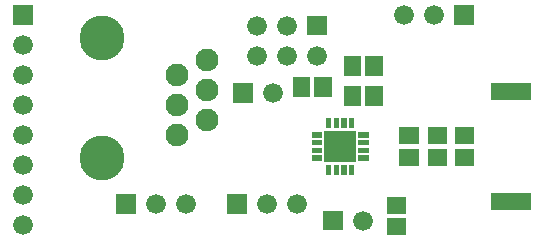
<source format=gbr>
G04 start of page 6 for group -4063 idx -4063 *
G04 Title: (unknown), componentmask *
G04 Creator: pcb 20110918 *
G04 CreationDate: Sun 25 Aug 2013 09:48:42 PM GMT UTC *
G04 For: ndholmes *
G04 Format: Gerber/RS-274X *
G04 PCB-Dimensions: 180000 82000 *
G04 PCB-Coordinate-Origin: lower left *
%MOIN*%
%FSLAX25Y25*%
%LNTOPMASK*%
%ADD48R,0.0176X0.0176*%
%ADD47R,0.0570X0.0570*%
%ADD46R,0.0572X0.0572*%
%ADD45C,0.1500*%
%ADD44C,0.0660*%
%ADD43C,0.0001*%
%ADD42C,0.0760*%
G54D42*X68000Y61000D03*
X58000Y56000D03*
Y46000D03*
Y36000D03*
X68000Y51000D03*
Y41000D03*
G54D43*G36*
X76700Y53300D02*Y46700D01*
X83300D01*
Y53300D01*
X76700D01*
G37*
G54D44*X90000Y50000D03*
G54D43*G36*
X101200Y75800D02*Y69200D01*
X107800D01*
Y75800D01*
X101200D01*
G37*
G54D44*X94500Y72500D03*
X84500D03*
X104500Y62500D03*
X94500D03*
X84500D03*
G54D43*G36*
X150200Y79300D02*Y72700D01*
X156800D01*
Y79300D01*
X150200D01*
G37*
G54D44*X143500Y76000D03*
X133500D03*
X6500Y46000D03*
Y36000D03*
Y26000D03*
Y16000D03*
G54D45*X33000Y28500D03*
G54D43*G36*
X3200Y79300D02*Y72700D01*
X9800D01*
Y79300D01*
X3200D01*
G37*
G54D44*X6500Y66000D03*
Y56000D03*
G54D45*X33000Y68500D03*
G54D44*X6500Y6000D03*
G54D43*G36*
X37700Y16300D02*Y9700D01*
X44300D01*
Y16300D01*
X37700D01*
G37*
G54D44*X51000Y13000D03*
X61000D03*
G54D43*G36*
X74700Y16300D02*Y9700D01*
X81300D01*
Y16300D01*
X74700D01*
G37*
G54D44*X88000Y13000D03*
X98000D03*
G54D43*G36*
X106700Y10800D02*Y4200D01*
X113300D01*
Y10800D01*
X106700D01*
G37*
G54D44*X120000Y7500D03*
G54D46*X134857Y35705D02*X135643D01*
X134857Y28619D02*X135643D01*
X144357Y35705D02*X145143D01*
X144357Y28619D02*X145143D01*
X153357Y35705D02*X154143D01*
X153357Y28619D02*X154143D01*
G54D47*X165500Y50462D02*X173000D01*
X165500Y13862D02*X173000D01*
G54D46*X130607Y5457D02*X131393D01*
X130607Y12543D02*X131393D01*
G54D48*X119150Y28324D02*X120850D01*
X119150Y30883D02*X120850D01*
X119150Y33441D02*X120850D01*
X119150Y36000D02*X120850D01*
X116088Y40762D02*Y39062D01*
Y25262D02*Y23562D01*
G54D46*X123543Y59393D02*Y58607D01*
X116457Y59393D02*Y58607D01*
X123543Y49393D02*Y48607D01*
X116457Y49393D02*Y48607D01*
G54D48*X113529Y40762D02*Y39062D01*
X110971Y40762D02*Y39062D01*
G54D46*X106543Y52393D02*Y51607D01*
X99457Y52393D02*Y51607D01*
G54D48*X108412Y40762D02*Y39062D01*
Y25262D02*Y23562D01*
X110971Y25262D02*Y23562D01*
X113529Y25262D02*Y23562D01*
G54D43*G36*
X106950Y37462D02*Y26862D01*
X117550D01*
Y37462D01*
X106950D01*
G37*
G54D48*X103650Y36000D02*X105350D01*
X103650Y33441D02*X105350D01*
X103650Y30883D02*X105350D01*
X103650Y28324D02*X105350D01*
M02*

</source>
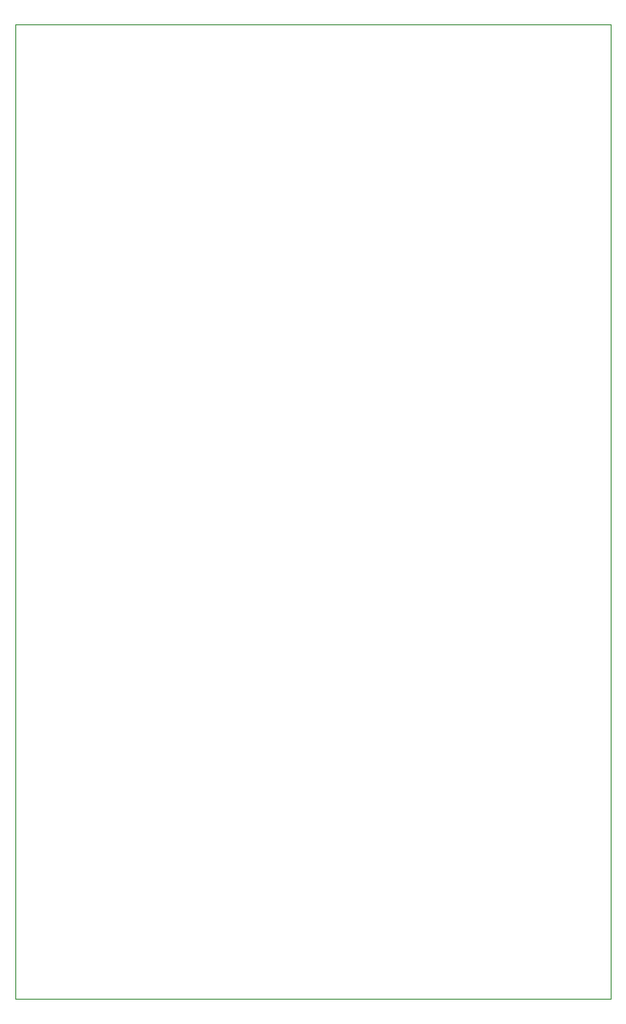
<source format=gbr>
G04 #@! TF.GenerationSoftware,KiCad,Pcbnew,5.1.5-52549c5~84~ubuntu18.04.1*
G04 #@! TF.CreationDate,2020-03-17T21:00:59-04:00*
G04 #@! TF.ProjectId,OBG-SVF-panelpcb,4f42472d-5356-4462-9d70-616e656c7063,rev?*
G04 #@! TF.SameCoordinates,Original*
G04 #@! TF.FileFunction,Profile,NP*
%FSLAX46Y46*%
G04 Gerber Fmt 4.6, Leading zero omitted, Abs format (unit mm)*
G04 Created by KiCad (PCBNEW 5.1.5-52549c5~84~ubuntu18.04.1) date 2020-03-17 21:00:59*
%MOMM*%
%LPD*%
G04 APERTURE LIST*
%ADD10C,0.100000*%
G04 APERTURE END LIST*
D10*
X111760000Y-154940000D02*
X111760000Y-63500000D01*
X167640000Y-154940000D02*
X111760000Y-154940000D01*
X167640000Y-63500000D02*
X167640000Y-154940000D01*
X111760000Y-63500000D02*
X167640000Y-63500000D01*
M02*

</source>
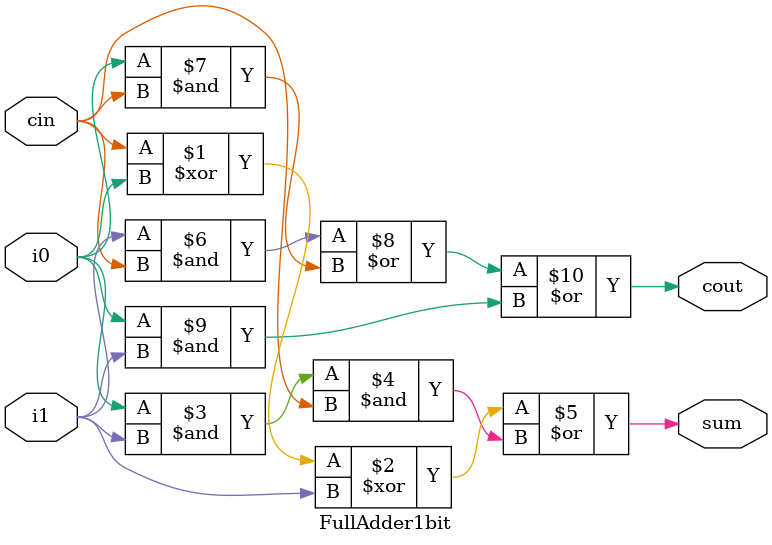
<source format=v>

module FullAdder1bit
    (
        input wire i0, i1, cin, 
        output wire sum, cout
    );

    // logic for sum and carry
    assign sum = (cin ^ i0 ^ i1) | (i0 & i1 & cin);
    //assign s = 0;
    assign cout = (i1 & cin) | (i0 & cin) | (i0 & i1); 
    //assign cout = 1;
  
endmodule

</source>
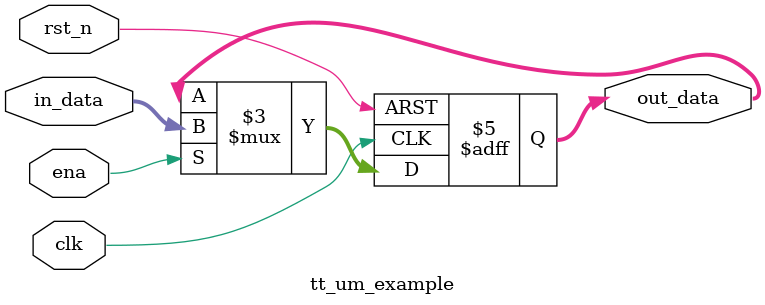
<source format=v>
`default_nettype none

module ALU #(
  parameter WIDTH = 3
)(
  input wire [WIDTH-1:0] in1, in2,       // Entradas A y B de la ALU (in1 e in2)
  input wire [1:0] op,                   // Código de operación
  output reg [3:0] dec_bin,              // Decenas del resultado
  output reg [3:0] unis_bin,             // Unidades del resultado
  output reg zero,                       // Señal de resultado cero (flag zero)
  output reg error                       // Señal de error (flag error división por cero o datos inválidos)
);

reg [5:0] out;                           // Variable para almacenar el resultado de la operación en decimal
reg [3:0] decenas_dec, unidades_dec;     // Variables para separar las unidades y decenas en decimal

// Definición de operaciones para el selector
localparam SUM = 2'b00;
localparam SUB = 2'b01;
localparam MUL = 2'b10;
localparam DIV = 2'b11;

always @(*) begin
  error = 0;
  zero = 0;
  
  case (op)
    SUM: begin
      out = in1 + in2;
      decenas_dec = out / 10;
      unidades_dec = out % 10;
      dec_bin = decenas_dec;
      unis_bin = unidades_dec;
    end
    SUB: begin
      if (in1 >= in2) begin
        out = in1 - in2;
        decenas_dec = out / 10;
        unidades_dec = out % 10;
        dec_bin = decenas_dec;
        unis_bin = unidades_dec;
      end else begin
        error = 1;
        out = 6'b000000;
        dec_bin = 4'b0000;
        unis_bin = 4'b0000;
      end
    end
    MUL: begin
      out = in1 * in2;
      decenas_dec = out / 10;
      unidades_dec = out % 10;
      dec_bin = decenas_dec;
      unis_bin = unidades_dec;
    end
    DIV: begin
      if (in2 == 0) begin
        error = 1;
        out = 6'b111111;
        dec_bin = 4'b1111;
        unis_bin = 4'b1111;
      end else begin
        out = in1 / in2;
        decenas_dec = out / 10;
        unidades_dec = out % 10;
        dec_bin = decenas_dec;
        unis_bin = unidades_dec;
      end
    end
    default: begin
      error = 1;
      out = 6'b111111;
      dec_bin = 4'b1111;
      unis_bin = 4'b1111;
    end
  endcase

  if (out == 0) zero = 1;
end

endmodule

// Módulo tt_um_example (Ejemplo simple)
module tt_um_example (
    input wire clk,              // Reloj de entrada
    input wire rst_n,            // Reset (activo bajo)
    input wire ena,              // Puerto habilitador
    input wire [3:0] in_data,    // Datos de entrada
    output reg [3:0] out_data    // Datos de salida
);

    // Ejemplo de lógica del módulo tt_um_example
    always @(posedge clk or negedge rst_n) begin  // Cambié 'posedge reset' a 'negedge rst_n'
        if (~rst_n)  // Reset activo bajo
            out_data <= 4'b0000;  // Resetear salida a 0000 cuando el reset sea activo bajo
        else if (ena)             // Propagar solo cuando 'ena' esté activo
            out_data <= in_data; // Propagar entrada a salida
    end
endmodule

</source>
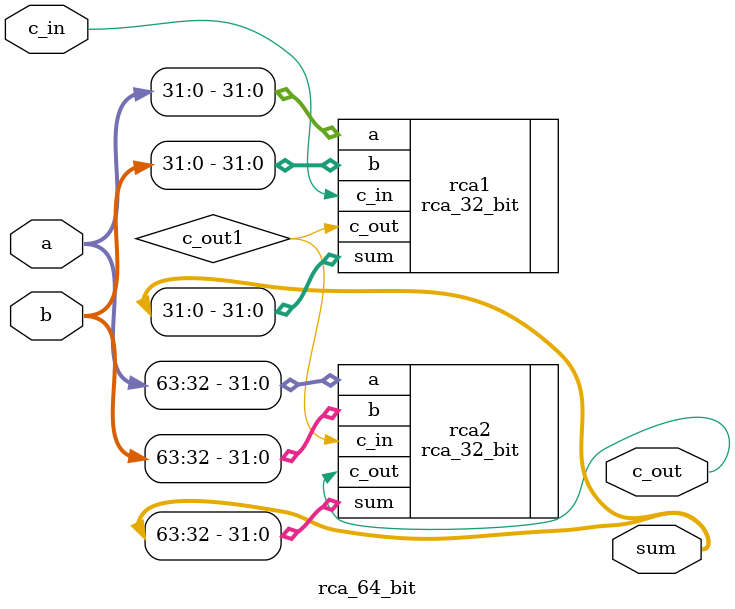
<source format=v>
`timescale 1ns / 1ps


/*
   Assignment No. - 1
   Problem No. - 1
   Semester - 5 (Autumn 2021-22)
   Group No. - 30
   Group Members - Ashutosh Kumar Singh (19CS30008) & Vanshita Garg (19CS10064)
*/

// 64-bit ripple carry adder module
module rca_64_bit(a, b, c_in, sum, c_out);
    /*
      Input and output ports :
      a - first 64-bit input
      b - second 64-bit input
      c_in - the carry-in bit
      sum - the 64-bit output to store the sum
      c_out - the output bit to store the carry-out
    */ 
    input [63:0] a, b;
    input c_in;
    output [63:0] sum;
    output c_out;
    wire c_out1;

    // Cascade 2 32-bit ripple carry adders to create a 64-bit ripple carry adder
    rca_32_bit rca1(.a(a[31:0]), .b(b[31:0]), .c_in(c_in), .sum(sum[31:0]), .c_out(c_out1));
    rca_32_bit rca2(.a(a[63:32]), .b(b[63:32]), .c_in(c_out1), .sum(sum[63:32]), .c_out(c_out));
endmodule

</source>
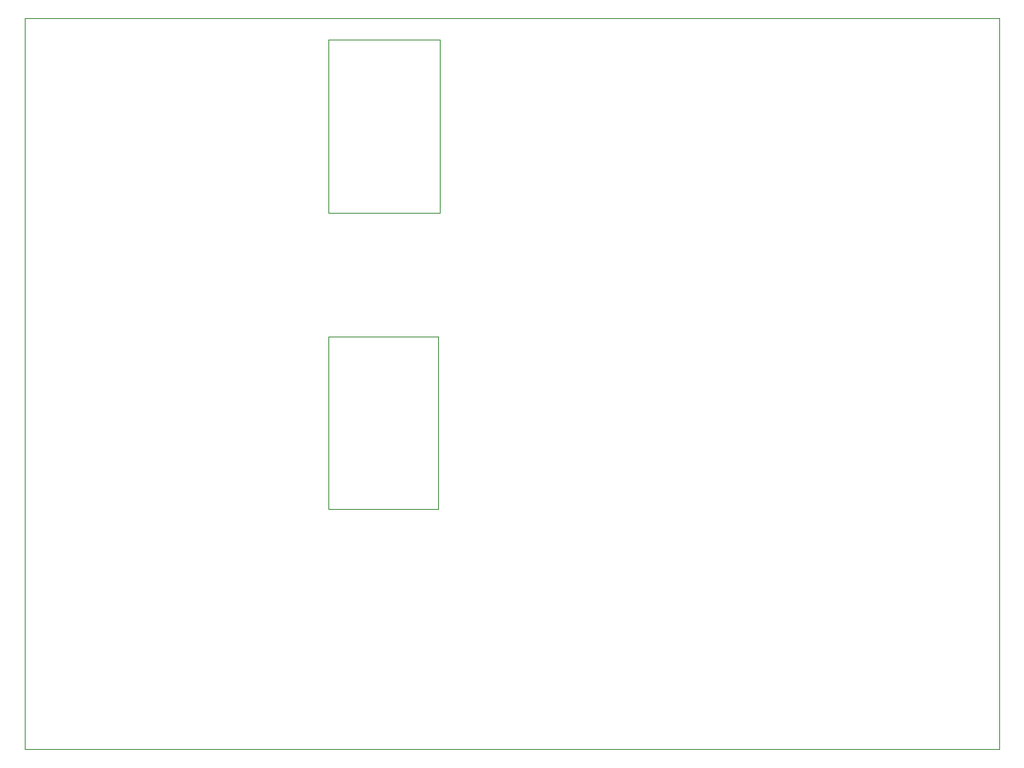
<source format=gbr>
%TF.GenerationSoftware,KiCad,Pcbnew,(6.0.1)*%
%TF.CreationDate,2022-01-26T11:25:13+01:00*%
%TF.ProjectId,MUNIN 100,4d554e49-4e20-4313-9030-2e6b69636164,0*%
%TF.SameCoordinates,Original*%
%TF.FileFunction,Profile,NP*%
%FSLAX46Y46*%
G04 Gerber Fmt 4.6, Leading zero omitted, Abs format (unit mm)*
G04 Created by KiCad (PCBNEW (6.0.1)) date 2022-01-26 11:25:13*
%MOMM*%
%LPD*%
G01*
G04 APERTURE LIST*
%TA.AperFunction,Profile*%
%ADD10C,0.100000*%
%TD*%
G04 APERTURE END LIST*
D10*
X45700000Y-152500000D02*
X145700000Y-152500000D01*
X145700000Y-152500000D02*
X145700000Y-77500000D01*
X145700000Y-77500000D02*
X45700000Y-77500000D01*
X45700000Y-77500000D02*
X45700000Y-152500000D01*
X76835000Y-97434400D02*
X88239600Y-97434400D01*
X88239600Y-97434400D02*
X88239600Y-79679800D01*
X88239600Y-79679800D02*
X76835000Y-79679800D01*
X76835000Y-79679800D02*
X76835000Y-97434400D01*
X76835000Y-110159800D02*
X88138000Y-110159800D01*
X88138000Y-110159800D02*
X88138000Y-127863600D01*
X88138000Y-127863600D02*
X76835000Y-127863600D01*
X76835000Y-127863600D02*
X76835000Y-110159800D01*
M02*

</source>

━━━━━━

→ **Task instructions**
Report back each line in the material above that contains the string "wire".

→ **Answer section**
        input wire i0, i1, cin, 
        output wire sum, cout
  input wire [WIDTH-1:0] in1, in2,       // Entradas A y B de la ALU (in1 e in2)
  input wire [1:0] op,                   // Código de operación
    input wire clk,              // Reloj de entrada
    input wire rst_n,            // Reset (activo bajo)
    input wire ena,              // Puerto habilitador
    input wire [3:0] in_data,    // Datos de entrada
    wire c_out1;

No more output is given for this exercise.